* INSTRUCTIONS TO FOLLOW
Give back only the line containing "- cutting board [489,363,758,441]" and every line after it through the end of the data below, transcribed exactly.

═══ DATASET CONTENT ═══

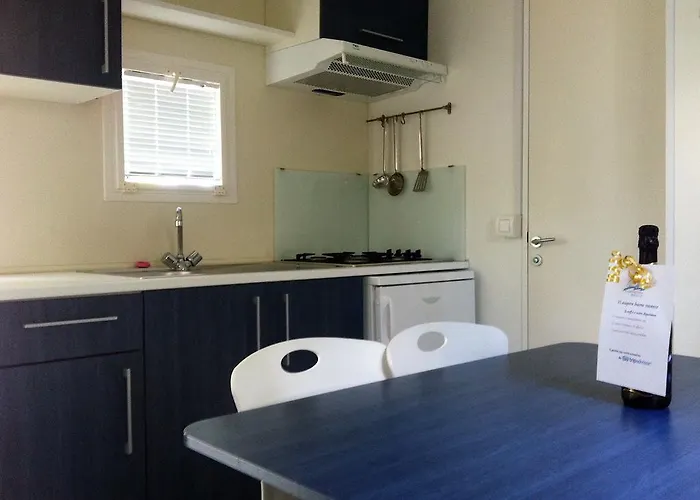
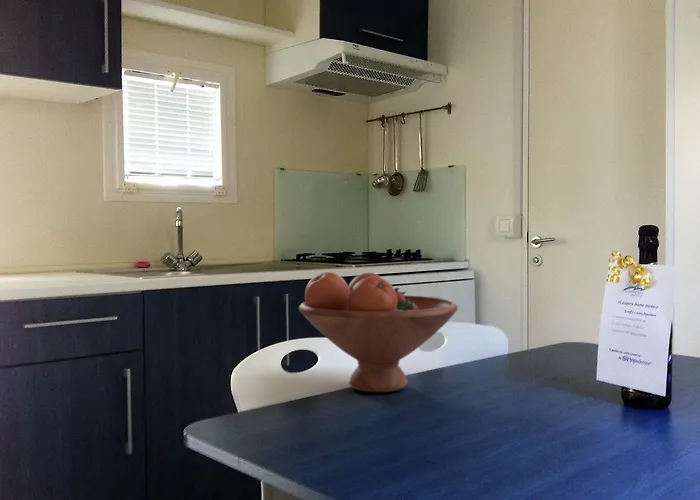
+ fruit bowl [298,271,459,393]
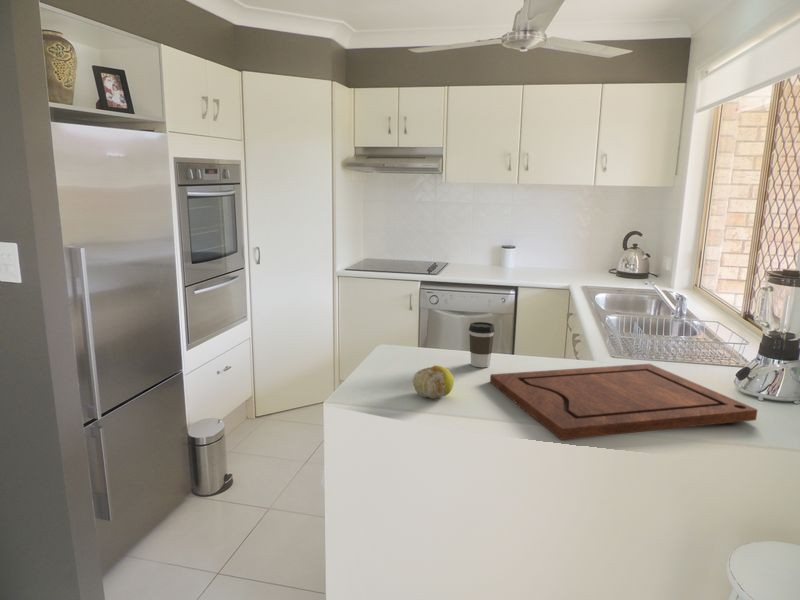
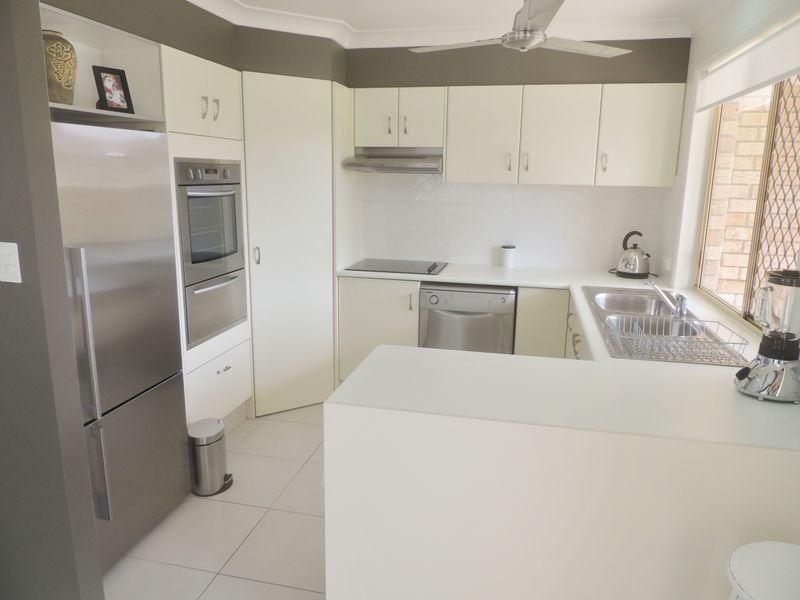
- cutting board [489,363,758,441]
- fruit [412,364,455,400]
- coffee cup [468,321,496,368]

═══

* WRITTEN RESPONSE
- cutting board [489,363,758,441]
- fruit [412,364,455,400]
- coffee cup [468,321,496,368]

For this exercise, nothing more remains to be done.